EXERCISE REQUIREMENTS: Print out every entry, keeping each line identical to the original.

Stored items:
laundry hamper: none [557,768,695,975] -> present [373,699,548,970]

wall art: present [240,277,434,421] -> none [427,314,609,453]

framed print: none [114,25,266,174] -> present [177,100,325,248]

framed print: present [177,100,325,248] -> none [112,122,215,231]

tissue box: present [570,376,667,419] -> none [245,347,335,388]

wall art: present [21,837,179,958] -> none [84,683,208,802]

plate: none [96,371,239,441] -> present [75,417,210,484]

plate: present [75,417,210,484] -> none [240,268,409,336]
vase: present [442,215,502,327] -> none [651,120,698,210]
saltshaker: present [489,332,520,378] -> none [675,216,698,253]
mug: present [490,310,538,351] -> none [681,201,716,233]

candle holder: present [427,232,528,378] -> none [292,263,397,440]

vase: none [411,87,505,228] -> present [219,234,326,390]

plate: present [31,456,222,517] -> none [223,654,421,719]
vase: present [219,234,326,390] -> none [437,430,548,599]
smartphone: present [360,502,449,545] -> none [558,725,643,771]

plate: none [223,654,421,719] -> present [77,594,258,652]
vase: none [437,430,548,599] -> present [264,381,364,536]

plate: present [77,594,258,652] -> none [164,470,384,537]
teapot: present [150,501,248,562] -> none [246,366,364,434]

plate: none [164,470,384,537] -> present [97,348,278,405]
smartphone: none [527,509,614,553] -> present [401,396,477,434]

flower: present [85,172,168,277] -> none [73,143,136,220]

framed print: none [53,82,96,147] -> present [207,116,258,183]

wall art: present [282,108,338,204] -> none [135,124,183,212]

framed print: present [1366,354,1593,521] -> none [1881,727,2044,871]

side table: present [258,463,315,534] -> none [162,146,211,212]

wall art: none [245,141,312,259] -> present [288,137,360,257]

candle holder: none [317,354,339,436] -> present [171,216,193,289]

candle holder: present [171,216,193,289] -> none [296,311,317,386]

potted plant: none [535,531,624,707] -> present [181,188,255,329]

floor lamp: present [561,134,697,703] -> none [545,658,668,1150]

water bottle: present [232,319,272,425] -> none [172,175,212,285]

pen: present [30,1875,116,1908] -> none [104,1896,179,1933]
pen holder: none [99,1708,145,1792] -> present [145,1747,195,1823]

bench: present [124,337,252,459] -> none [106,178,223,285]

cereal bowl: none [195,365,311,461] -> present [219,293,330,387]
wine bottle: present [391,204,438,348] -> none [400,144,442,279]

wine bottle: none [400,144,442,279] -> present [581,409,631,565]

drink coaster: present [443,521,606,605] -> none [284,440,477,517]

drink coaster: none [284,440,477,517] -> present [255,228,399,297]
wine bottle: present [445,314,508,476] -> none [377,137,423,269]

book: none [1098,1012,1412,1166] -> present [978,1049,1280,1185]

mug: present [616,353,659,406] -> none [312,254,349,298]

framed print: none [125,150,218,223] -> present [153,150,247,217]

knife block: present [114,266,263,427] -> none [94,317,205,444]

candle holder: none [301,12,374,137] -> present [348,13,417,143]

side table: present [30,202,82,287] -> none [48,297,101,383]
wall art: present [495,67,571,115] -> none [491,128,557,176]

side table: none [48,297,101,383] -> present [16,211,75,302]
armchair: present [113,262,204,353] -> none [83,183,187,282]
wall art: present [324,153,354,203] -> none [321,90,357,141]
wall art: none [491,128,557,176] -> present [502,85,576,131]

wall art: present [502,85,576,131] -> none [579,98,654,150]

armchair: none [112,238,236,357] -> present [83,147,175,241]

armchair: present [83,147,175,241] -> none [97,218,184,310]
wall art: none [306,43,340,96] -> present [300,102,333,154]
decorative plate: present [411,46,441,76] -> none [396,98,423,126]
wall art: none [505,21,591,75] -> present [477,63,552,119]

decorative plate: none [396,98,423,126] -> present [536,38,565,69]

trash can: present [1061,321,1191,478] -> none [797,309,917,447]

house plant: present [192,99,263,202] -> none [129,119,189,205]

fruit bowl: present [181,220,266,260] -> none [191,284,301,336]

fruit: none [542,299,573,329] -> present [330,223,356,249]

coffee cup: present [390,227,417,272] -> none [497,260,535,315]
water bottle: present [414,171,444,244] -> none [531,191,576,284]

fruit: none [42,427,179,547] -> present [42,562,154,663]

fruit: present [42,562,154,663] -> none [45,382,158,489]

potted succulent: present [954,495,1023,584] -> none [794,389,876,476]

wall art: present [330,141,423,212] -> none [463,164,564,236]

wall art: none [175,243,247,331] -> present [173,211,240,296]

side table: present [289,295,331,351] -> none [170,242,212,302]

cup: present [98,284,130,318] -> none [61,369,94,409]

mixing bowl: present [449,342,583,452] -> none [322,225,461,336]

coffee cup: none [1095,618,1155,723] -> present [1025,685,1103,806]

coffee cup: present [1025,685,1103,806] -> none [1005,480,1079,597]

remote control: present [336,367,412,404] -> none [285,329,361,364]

ANSWER BOX:
laundry hamper: none [557,768,695,975] -> present [373,699,548,970]

wall art: present [240,277,434,421] -> none [427,314,609,453]

framed print: none [114,25,266,174] -> present [177,100,325,248]

framed print: present [177,100,325,248] -> none [112,122,215,231]

tissue box: present [570,376,667,419] -> none [245,347,335,388]

wall art: present [21,837,179,958] -> none [84,683,208,802]

plate: none [96,371,239,441] -> present [75,417,210,484]

plate: present [75,417,210,484] -> none [240,268,409,336]
vase: present [442,215,502,327] -> none [651,120,698,210]
saltshaker: present [489,332,520,378] -> none [675,216,698,253]
mug: present [490,310,538,351] -> none [681,201,716,233]

candle holder: present [427,232,528,378] -> none [292,263,397,440]

vase: none [411,87,505,228] -> present [219,234,326,390]

plate: present [31,456,222,517] -> none [223,654,421,719]
vase: present [219,234,326,390] -> none [437,430,548,599]
smartphone: present [360,502,449,545] -> none [558,725,643,771]

plate: none [223,654,421,719] -> present [77,594,258,652]
vase: none [437,430,548,599] -> present [264,381,364,536]

plate: present [77,594,258,652] -> none [164,470,384,537]
teapot: present [150,501,248,562] -> none [246,366,364,434]

plate: none [164,470,384,537] -> present [97,348,278,405]
smartphone: none [527,509,614,553] -> present [401,396,477,434]

flower: present [85,172,168,277] -> none [73,143,136,220]

framed print: none [53,82,96,147] -> present [207,116,258,183]

wall art: present [282,108,338,204] -> none [135,124,183,212]

framed print: present [1366,354,1593,521] -> none [1881,727,2044,871]

side table: present [258,463,315,534] -> none [162,146,211,212]

wall art: none [245,141,312,259] -> present [288,137,360,257]

candle holder: none [317,354,339,436] -> present [171,216,193,289]

candle holder: present [171,216,193,289] -> none [296,311,317,386]

potted plant: none [535,531,624,707] -> present [181,188,255,329]

floor lamp: present [561,134,697,703] -> none [545,658,668,1150]

water bottle: present [232,319,272,425] -> none [172,175,212,285]

pen: present [30,1875,116,1908] -> none [104,1896,179,1933]
pen holder: none [99,1708,145,1792] -> present [145,1747,195,1823]

bench: present [124,337,252,459] -> none [106,178,223,285]

cereal bowl: none [195,365,311,461] -> present [219,293,330,387]
wine bottle: present [391,204,438,348] -> none [400,144,442,279]

wine bottle: none [400,144,442,279] -> present [581,409,631,565]

drink coaster: present [443,521,606,605] -> none [284,440,477,517]

drink coaster: none [284,440,477,517] -> present [255,228,399,297]
wine bottle: present [445,314,508,476] -> none [377,137,423,269]

book: none [1098,1012,1412,1166] -> present [978,1049,1280,1185]

mug: present [616,353,659,406] -> none [312,254,349,298]

framed print: none [125,150,218,223] -> present [153,150,247,217]

knife block: present [114,266,263,427] -> none [94,317,205,444]

candle holder: none [301,12,374,137] -> present [348,13,417,143]

side table: present [30,202,82,287] -> none [48,297,101,383]
wall art: present [495,67,571,115] -> none [491,128,557,176]

side table: none [48,297,101,383] -> present [16,211,75,302]
armchair: present [113,262,204,353] -> none [83,183,187,282]
wall art: present [324,153,354,203] -> none [321,90,357,141]
wall art: none [491,128,557,176] -> present [502,85,576,131]

wall art: present [502,85,576,131] -> none [579,98,654,150]

armchair: none [112,238,236,357] -> present [83,147,175,241]

armchair: present [83,147,175,241] -> none [97,218,184,310]
wall art: none [306,43,340,96] -> present [300,102,333,154]
decorative plate: present [411,46,441,76] -> none [396,98,423,126]
wall art: none [505,21,591,75] -> present [477,63,552,119]

decorative plate: none [396,98,423,126] -> present [536,38,565,69]

trash can: present [1061,321,1191,478] -> none [797,309,917,447]

house plant: present [192,99,263,202] -> none [129,119,189,205]

fruit bowl: present [181,220,266,260] -> none [191,284,301,336]

fruit: none [542,299,573,329] -> present [330,223,356,249]

coffee cup: present [390,227,417,272] -> none [497,260,535,315]
water bottle: present [414,171,444,244] -> none [531,191,576,284]

fruit: none [42,427,179,547] -> present [42,562,154,663]

fruit: present [42,562,154,663] -> none [45,382,158,489]

potted succulent: present [954,495,1023,584] -> none [794,389,876,476]

wall art: present [330,141,423,212] -> none [463,164,564,236]

wall art: none [175,243,247,331] -> present [173,211,240,296]

side table: present [289,295,331,351] -> none [170,242,212,302]

cup: present [98,284,130,318] -> none [61,369,94,409]

mixing bowl: present [449,342,583,452] -> none [322,225,461,336]

coffee cup: none [1095,618,1155,723] -> present [1025,685,1103,806]

coffee cup: present [1025,685,1103,806] -> none [1005,480,1079,597]

remote control: present [336,367,412,404] -> none [285,329,361,364]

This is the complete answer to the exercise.